--- SUPPLIED ENTRIES ---
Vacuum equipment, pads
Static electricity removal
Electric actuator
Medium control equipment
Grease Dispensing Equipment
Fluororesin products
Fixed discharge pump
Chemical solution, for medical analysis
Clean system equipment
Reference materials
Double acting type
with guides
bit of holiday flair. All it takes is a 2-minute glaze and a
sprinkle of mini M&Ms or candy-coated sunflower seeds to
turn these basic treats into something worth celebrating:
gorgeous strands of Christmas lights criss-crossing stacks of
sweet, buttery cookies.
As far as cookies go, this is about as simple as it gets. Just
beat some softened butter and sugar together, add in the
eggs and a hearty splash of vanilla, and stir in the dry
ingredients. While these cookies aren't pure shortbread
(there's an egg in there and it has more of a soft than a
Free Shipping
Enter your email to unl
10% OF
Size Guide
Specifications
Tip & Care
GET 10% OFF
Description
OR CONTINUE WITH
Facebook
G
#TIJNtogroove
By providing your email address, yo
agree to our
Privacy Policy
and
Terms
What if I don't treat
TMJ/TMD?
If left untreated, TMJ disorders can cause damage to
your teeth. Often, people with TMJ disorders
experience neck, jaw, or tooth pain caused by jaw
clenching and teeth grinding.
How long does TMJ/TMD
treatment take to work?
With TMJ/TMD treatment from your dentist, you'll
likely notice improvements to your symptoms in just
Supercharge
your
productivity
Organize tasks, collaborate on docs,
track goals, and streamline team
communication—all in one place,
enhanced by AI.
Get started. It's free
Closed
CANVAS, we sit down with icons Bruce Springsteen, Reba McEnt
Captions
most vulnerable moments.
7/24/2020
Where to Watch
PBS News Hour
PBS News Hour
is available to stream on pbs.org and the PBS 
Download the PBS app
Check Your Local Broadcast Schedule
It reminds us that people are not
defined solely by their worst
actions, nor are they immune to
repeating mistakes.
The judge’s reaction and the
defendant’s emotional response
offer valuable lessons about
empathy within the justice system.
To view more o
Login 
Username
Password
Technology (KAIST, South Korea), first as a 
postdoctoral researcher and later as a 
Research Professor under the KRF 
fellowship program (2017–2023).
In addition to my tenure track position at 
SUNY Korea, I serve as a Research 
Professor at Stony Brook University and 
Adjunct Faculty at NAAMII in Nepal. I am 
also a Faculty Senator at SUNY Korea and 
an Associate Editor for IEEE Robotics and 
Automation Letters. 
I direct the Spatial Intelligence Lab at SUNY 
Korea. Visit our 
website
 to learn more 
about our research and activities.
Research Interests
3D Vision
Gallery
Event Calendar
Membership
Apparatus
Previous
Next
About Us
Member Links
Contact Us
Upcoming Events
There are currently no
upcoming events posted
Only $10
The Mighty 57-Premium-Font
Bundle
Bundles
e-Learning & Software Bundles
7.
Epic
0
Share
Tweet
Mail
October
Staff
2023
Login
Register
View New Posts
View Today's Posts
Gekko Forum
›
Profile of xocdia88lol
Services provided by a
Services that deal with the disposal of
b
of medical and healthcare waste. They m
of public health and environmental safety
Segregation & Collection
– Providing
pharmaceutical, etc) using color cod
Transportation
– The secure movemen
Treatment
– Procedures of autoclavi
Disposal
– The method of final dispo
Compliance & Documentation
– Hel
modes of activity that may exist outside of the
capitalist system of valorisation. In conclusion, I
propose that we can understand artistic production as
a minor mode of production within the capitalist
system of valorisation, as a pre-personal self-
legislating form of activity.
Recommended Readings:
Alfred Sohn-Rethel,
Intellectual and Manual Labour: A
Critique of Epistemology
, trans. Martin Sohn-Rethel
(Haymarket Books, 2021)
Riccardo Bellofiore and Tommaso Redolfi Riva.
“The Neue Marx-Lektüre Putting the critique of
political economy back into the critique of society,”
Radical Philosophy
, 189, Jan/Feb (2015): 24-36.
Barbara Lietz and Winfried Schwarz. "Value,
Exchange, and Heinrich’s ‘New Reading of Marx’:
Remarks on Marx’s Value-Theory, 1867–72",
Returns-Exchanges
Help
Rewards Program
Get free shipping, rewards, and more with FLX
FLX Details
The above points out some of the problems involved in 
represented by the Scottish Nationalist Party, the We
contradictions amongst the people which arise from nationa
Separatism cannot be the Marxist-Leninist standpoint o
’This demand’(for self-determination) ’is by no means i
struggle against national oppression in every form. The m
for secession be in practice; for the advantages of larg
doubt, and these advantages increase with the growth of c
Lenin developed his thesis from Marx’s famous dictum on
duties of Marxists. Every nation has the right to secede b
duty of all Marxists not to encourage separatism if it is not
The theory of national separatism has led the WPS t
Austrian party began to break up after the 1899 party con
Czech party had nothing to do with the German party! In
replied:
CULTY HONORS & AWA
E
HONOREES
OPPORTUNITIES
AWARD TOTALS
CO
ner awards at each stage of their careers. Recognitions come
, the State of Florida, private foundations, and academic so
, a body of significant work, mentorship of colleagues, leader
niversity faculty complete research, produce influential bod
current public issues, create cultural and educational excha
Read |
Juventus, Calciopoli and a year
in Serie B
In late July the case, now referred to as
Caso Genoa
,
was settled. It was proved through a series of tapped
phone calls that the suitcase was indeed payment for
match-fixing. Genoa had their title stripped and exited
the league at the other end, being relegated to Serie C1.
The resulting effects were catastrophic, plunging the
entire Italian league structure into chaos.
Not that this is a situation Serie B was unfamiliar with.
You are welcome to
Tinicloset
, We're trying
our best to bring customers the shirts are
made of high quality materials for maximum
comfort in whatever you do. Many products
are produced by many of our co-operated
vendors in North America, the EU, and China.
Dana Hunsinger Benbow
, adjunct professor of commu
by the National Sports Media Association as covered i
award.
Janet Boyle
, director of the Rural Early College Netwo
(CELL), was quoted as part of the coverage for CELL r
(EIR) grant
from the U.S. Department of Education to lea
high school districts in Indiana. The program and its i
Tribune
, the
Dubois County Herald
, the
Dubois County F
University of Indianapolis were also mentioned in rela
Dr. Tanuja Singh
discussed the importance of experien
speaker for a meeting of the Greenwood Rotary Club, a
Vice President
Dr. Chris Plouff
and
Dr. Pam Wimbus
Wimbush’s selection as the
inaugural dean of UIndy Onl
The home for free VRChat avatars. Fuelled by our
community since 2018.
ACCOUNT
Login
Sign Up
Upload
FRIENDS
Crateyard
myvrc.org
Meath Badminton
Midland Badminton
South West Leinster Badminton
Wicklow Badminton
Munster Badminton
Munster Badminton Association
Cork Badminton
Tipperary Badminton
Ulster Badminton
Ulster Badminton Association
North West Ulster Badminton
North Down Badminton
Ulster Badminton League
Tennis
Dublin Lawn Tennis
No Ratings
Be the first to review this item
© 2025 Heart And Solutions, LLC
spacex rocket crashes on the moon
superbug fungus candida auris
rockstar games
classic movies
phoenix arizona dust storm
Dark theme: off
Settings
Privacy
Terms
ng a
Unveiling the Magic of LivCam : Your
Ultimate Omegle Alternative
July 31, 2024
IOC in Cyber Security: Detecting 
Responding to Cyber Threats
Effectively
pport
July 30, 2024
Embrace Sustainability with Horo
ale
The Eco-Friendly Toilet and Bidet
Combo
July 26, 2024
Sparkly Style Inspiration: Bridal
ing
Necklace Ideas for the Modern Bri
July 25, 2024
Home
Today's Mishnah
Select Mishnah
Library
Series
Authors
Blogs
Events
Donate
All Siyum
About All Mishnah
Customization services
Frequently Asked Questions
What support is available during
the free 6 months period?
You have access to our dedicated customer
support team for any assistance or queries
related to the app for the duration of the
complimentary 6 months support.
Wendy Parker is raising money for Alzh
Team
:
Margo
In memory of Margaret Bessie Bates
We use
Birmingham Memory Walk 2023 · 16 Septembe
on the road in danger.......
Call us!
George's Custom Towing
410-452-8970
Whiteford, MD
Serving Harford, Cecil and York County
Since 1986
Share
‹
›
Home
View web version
---
▸ PROBLEM TO WORK ON
Rewrite the lines of the listing as a numbered list, starting with its first line and stopping after the line that contains "Organize tasks, collaborate". Leave out any blank lines.

▸ TASK RESPONSE
1. Vacuum equipment, pads
2. Static electricity removal
3. Electric actuator
4. Medium control equipment
5. Grease Dispensing Equipment
6. Fluororesin products
7. Fixed discharge pump
8. Chemical solution, for medical analysis
9. Clean system equipment
10. Reference materials
11. Double acting type
12. with guides
13. bit of holiday flair. All it takes is a 2-minute glaze and a
14. sprinkle of mini M&Ms or candy-coated sunflower seeds to
15. turn these basic treats into something worth celebrating:
16. gorgeous strands of Christmas lights criss-crossing stacks of
17. sweet, buttery cookies.
18. As far as cookies go, this is about as simple as it gets. Just
19. beat some softened butter and sugar together, add in the
20. eggs and a hearty splash of vanilla, and stir in the dry
21. ingredients. While these cookies aren't pure shortbread
22. (there's an egg in there and it has more of a soft than a
23. Free Shipping
24. Enter your email to unl
25. 10% OF
26. Size Guide
27. Specifications
28. Tip & Care
29. GET 10% OFF
30. Description
31. OR CONTINUE WITH
32. Facebook
33. G
34. #TIJNtogroove
35. By providing your email address, yo
36. agree to our
37. Privacy Policy
38. and
39. Terms
40. What if I don't treat
41. TMJ/TMD?
42. If left untreated, TMJ disorders can cause damage to
43. your teeth. Often, people with TMJ disorders
44. experience neck, jaw, or tooth pain caused by jaw
45. clenching and teeth grinding.
46. How long does TMJ/TMD
47. treatment take to work?
48. With TMJ/TMD treatment from your dentist, you'll
49. likely notice improvements to your symptoms in just
50. Supercharge
51. your
52. productivity
53. Organize tasks, collaborate on docs,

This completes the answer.